DIRECTIVES →
1 - According to the article on Great Eagle's hotel trust listing, which banks have been appointed as the arrangers?
2 - Please extend the article on Great Eagle's hotel trust listing, picking up after its final sentence.
-- EXTRACT TO READ start --
It aims to raise between US$600 million and US$800 million, according to market sources.
"There is talk that the company will offer a 2013 yield of more than 5 per cent. Under the current market conditions, it is attractive," said Adrian Ngan, an executive director of the research department at CCB International Securities.
In a January 24 securities filing by Great Eagle, it said it planned to spin off its Hong Kong properties, which include the upscale Langham, Langham Place and Eaton hotels.
The company plans to list the business through a share stapled unit structure, and own not less than 51 per cent of the units after the offering.
The pre-listing promotion began last week and the trust will start the roadshow on May 13.
It has been reported that the public offer will be from May 16 to 22. The aim is for a listing on the Hong Kong stock exchange by the end of this month.
Deutsche Bank, HSBC and Citibank have been appointed as the arrangers.
Ngan said the flotation would attract yield-hungry investors.
"Business growth of the trust will depend on future acquisitions, rather than organic growth," Ngan said.
Future asset acquisitions would possibly include Great Eagle's existing hotels in the US, he said.
Great Eagle has four hotels in North America, including Langham hotels in Chicago, Boston and Los Angeles.
It also has hotels under the Langham and Langham Place brands in the gateway cities of Shanghai, Beijing, London, Sydney, Melbourne and Auckland.
"The best timing for spinning off the assets should have been the end of last year when the market was active," said Phillip Capital Management fund manager Li Kwok-suen. "There is still growth potential in rents of Hong Kong hotels." Li expects the offering will attract investors.
According to the pre-listing document, as much as HK$371.7 million could be allocated for unit holders if the occupancy rate hits 100 per cent. Even if the rate is zero, the payout will be HK$24.8 million. It will distribute all its earnings to unit holders for this year to 2015.
-- EXTRACT TO READ end --
-- GIVEN MATERIAL start --
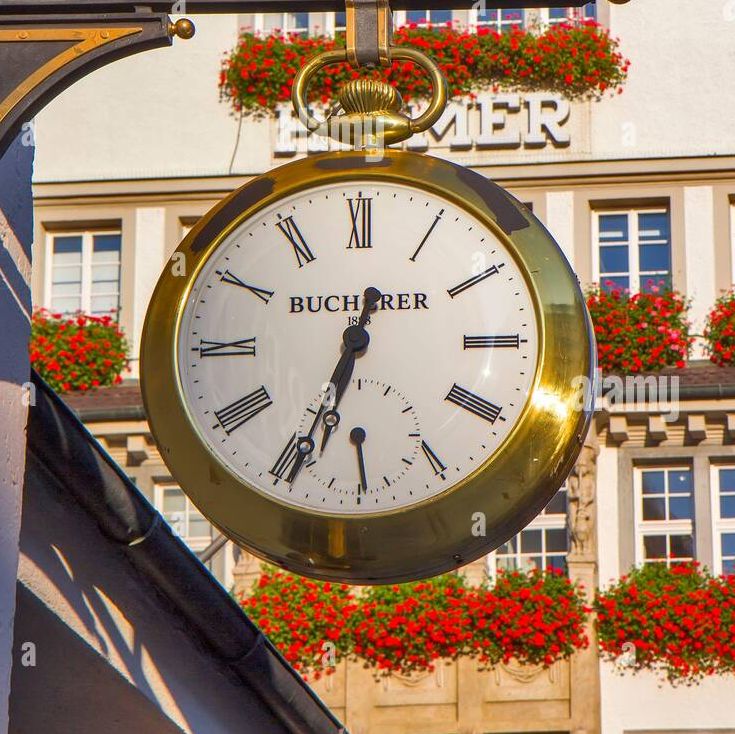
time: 12:33
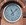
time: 11:07
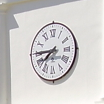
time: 7:44
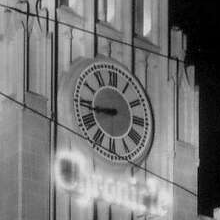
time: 8:43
-- GIVEN MATERIAL end --
REPLIES →
1 - Deutsche Bank, HSBC and Citibank.

2 -
The three hotels have a total of 1,629 rooms with an average rate of between HK$1,198 and HK$2,239 last year. The average room rate of the three hotels rose 6.02 per cent, compared with growth of 19.93 per cent in 2011.
The trust forecasts growth in room rates of 6 to 7.95 per cent this year, while the average room rates will be between HK$1,272 and HK$2,417. Based on the company's valuation, each room is worth about HK$10.89 million.
According to a report by property consultant Savills, the hotel sector in Hong Kong has expanded rapidly over the past few years as increasing numbers of mainland tourists visit Hong Kong.
But the percentage of overnight visitors against total visitor arrivals declined gradually to 48.9 per cent last year from 60.9 per cent in 2007, according to the Savills report enclosed in the pre-listing document.
Savills does not expect this percentage will drop any further this year and next.
One of the main reasons behind this decline over the past few years has been the strong increase in mainland visitors who plan day trips to buy daily necessities such as baby milk powder and nappies.
With two new measures, namely a weight limit on passenger luggage of 23kg on MTR East Rail services and efforts to combat cross-boundary parallel trading, Savills expects a significant fall in day-trip mainland visitors.
The average room rate is projected to rise between 9 per cent and 10 per cent from this year to next year and by a more moderate 4 per cent in 2015.